Peter et Catherine Hobson auront la chance de vivre encore cinq décennies ensemble. Cinquante années de peines et de joies, d’épreuves et de bonheurs, dont ils auront savouré chaque seconde. Mais comme tout a une fin, le 29 avril 2062, Cathy Hobson décède dans son sommeil.
Comme bien souvent chez les vieux couples, trois semaines plus tard, Peter Hobson ressent une brusque douleur dans la poitrine alors qu’il se trouve seul chez lui. Le voyant chanceler, l’ordinateur domestique appelle aussitôt une ambulance, quoiqu’il lui semble peu probable que celle-ci arrive à temps.
Peter roule sur le flanc. La douleur est intenable.
Le choix de Hobson, songe-t-il. Le cheval le plus près de la porte. Et voilà que celle-ci s’entrouvre devant lui…
La douleur disparaît, aussi subitement qu’elle était venue.
Peter comprend que son cœur est en train de flancher. La panique le gagne, mais elle aussi se retire, comme si elle concernait un autre que lui.
Et brusquement, tout bascule.
Il ne voit plus, n’entend plus, ne perçoit plus rien – ni goût, ni odeur, ni contact, ni même la sensation indicible et si humaine de posséder un corps.
Il ne ressent plus rien, sauf… un tropisme, une force qui l’attire vers quelque chose… Quelque chose de vaste et de lointain.
Il est toujours Peter Hobson, ingénieur, homme d’affaires et… beaucoup plus encore.
C’est bien ça : son nom est Hobson… Peter G. Hobson. Le G est l’initiale de… Peu importe. Il se rappelle…
Rien. Il a tout oublié. Normal : la mémoire est un pur phénomène chimique, lié aux synapses. La liaison avec son support de stockage est interrompue.
Il – ou plutôt, ça – n’est plus qu’un intellect privé de souvenirs, d’hormones, d’endorphines et de toutes ces autres substances dont il a oublié le nom.
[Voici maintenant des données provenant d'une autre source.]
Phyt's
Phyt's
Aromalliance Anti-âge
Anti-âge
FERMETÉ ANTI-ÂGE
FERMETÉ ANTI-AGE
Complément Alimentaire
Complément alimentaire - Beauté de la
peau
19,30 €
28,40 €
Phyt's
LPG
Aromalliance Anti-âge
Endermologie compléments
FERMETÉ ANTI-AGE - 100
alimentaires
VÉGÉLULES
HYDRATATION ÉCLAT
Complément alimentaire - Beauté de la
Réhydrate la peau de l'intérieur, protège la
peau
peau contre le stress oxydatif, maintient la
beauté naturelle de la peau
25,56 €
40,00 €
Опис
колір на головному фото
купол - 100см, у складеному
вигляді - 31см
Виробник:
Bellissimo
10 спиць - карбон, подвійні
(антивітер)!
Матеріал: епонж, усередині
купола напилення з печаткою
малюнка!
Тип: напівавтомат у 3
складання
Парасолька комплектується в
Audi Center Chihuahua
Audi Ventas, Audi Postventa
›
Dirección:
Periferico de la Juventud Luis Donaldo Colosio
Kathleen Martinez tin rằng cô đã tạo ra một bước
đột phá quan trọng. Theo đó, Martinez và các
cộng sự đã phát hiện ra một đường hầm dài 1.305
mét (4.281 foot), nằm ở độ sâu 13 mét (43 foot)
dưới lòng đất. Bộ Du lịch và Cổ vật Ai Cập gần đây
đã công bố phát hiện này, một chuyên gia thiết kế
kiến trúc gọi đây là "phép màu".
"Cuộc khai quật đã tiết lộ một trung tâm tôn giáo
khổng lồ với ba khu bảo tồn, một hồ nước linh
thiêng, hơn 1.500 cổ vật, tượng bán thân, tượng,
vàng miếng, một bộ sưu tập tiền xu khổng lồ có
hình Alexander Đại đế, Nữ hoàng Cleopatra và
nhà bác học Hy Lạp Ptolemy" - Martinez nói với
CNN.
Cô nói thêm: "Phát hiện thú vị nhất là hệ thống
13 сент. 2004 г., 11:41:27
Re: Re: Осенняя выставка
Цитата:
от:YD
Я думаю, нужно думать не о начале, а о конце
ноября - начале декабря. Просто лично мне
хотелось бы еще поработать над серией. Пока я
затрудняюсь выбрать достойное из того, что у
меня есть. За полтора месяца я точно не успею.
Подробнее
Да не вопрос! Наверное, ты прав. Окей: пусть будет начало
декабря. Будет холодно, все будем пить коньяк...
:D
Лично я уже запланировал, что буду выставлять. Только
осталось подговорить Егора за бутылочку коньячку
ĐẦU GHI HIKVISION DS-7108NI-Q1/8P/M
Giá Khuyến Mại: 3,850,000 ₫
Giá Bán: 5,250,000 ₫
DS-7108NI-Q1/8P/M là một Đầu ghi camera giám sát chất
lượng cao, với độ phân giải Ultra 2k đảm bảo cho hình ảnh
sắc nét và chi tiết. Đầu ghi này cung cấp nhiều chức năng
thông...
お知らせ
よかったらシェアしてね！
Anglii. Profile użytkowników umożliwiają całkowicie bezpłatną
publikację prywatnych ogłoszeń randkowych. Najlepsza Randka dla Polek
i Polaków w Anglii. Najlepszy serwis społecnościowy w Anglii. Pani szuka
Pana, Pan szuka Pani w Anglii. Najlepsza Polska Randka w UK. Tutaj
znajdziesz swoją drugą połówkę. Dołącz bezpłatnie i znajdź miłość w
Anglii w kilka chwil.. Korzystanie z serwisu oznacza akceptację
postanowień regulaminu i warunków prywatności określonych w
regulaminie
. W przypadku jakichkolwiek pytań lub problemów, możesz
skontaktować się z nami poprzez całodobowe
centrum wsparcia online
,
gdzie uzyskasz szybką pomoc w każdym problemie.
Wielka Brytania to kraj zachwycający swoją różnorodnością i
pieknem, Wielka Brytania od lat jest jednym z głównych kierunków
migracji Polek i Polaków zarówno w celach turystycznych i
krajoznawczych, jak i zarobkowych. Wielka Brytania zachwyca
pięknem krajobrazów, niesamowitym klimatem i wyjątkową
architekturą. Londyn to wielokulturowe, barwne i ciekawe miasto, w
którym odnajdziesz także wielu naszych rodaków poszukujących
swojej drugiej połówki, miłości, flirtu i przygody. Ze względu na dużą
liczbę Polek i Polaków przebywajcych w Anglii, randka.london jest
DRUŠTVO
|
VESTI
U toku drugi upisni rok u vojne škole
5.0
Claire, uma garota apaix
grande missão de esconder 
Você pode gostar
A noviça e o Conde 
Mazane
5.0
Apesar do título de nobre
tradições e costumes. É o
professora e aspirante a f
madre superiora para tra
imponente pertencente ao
Délié des contingences chimiques, divorcé du biologique, coupé de la réalité matérielle.
Qu’est-ce qui subsiste d’une personne une fois qu’on l’a privée de son corps et de son cerveau ? Son essence même… son noyau. Son âme.
Une âme sans sexe, ni identité, ni mémoire. Et pourtant…
Son objectif n’est plus très éloigné. L’âme perçoit une intense vibration, émanant de centaines – plutôt de milliers, non : de milliards – de particules œuvrant en symbiose.
Alors, elle comprend. La réponse à toutes les questions qu’elle a pu se poser se trouve là, devant elle. Elle sait à présent ce qu’elle est : une miette, un fragment, une minuscule parcelle d’un bloc fondamentalement indivisible.
Un atome de Dieu.
Enfin, l’âme achève son voyage et se fond dans l’immensité, pour toujours unie à tout ce qui fut ou sera jamais humain.
Ni l’enfer ni le paradis, mais une famille.